Eigenvector of complex Eigenvalues

[bowlbase]

Homework Statement

$A=\begin{bmatrix} 16 &{-6}\\39 &{-14} \end{bmatrix}$

Homework Equations

The Attempt at a Solution

I did $A=\begin{bmatrix} 16-\lambda &{-6}\\39 &{-14-\lambda} \end{bmatrix}$

and got that $\lambda_1=1+3i$ and $\lambda_2=1-3i$

The solution is partially given for both the vectors:

$x_1=\begin{bmatrix} 1+i \\ ?+?i\end{bmatrix}$
I should fill in the "?". I tried placing 1+3i into replace lambda:

$\begin{bmatrix} 16-(1+3i) &{-6}\\39 &{-14-(1+3i) } \end{bmatrix}$
Which I then get:
$\begin{bmatrix} 15-3i &{-6}\\39 &{-15-3i } \end{bmatrix}$


I don't know what to do from here. I've tried all sorts of ways to get this figured out but I just keep getting the wrong answers.

 

[Mark44]

Homework Statement

$A=\begin{bmatrix} 16 &{-6}\\39 &{-14} \end{bmatrix}$

Homework Equations

The Attempt at a Solution

I did $A=\begin{bmatrix} 16-\lambda &{-6}\\39 &{-14-\lambda} \end{bmatrix}$

and got that $\lambda_1=1+3i$ and $\lambda_2=1-3i$

The solution is partially given for both the vectors:

$x_1=\begin{bmatrix} 1+i \\ ?+?i\end{bmatrix}$
I should fill in the "?". I tried placing 1+3i into replace lambda:

$\begin{bmatrix} 16-(1+3i) &{-6}\\39 &{-14-(1+3i) } \end{bmatrix}$
Which I then get:
$\begin{bmatrix} 15-3i &{-6}\\39 &{-15-3i } \end{bmatrix}$I don't know what to do from here. I've tried all sorts of ways to get this figured out but I just keep getting the wrong answers.

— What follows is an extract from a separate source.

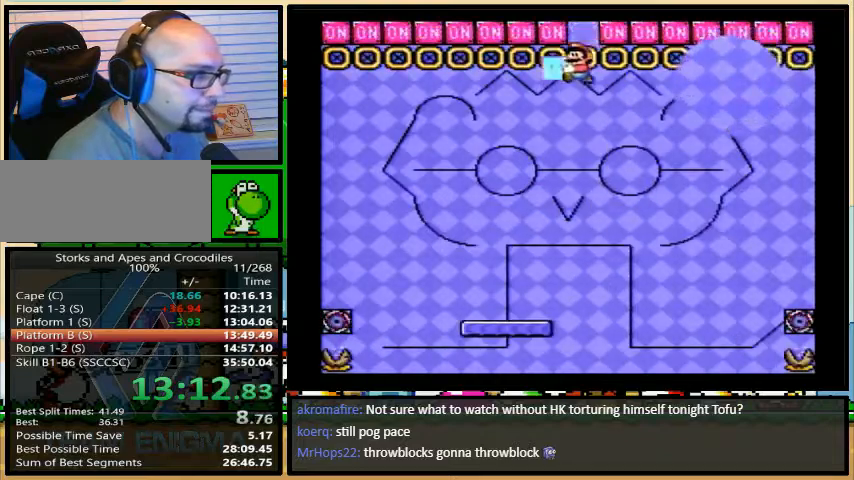
Gameplay with a controller (Nintendo layout); each line is a JSON object with the inputs held at the frame after it. "events" lists button and stick changes between this image and that frame as [ms after this image, input, new state], when the widget could be followed in between. Not read: L3 R3.
{"buttons": ["B", "Y", "DPAD_RIGHT"], "events": [[133, "DPAD_LEFT", "up"], [167, "DPAD_RIGHT", "down"], [267, "DPAD_RIGHT", "up"], [367, "B", "down"], [467, "DPAD_RIGHT", "down"]]}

Add -39 times the first row to 15 - 3i times the second row. That should result in the second row being all zeros. This seems to be a pretty messy problem to do by hand.

 

[bowlbase]

For whatever reason all of the problems for this section are like this. I just hope our test tomorrow is simpler...

Got ahead of myself on posting. 1 sec while I do what you said.

They did cancel so I'm left with

$(-585+117i)x_1=-234x_2$

$x_1=1+i=\frac{-234x_2}{-585+117i}$

which is $x_2(\frac{135}{338}+\frac{27i}{338})=1+i$

so $x_2=\frac{26}{9}+\frac{52i}{27}$

I got it wrong somewhere.

 

[bowlbase]

I figure it out:

$(-585+117i)x_1+234x_2=0$ where $x_1=1+i$

$\frac{(-585+117i)(1+i)}{-234}=x_2$

$x_2=3+2i$

This is really exactly the same so I'm not sure what happened up there. Probably just calculations. I used my calculator once I had it in the second equation form.